Task: Give all of the records again precisely, excluding whatever pictures they contain.
= = =
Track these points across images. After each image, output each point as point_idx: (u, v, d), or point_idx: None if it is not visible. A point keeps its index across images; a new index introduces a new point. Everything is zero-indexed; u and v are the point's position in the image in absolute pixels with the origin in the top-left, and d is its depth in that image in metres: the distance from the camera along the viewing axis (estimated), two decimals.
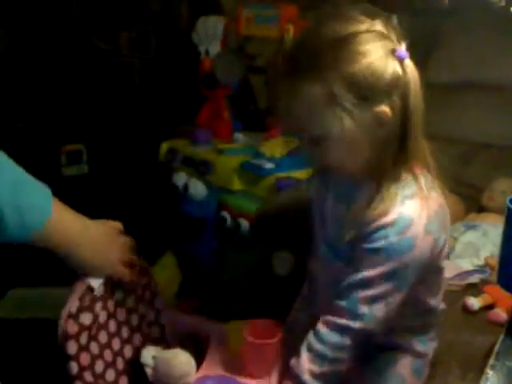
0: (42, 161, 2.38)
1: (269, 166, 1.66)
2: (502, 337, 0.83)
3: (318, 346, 0.90)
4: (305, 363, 0.91)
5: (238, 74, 1.98)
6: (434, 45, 2.05)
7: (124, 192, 2.39)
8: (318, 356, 0.90)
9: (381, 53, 0.81)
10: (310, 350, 0.91)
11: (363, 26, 0.82)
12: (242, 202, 1.72)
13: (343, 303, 0.88)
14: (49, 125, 2.50)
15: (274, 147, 1.75)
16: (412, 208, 0.85)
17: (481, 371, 0.76)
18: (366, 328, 0.88)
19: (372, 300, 0.87)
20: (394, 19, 0.85)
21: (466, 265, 1.45)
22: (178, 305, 1.89)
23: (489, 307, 1.28)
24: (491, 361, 0.74)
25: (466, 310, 1.29)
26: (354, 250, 0.89)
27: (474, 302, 1.29)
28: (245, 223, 1.69)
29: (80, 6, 2.61)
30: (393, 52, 0.82)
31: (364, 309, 0.87)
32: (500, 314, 1.24)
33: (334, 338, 0.89)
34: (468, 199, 1.77)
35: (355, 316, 0.88)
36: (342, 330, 0.89)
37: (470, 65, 1.94)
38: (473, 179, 1.84)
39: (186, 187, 1.88)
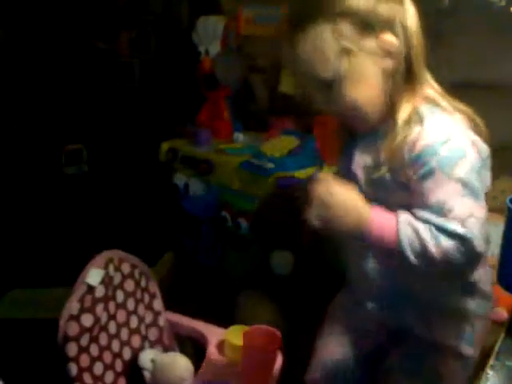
= = =
Result:
Track these points across images. After each image, output each point as point_idx: (u, v, d), or point_idx: None if it is not visible. A point keeps its index across images; a new index introduces a new point. Everything is zero-indexed; u and v are the point's position in the image in absolute pixels with the origin in the top-left, and d is its depth in that image in metres: the distance from the camera along the viewing axis (estimated), two decimals.
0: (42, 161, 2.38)
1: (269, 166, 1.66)
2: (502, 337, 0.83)
3: (318, 346, 0.90)
4: (305, 363, 0.91)
5: (238, 74, 1.98)
6: (434, 45, 2.05)
7: (124, 192, 2.39)
8: (318, 356, 0.90)
9: (381, 53, 0.81)
10: (310, 350, 0.91)
11: (363, 26, 0.82)
12: (242, 202, 1.72)
13: (343, 303, 0.88)
14: (49, 125, 2.50)
15: (274, 147, 1.75)
16: (412, 208, 0.85)
17: (481, 371, 0.76)
18: (366, 328, 0.88)
19: (372, 300, 0.87)
20: (394, 19, 0.85)
21: (466, 265, 1.45)
22: (178, 305, 1.89)
23: (489, 307, 1.28)
24: (491, 361, 0.74)
25: (466, 310, 1.29)
26: (354, 250, 0.89)
27: (474, 302, 1.29)
28: (245, 223, 1.69)
29: (80, 6, 2.61)
30: (393, 52, 0.82)
31: (364, 309, 0.87)
32: (500, 314, 1.24)
33: (334, 338, 0.89)
34: (468, 199, 1.77)
35: (355, 316, 0.88)
36: (342, 330, 0.89)
37: (470, 65, 1.94)
38: (473, 179, 1.84)
39: (186, 187, 1.88)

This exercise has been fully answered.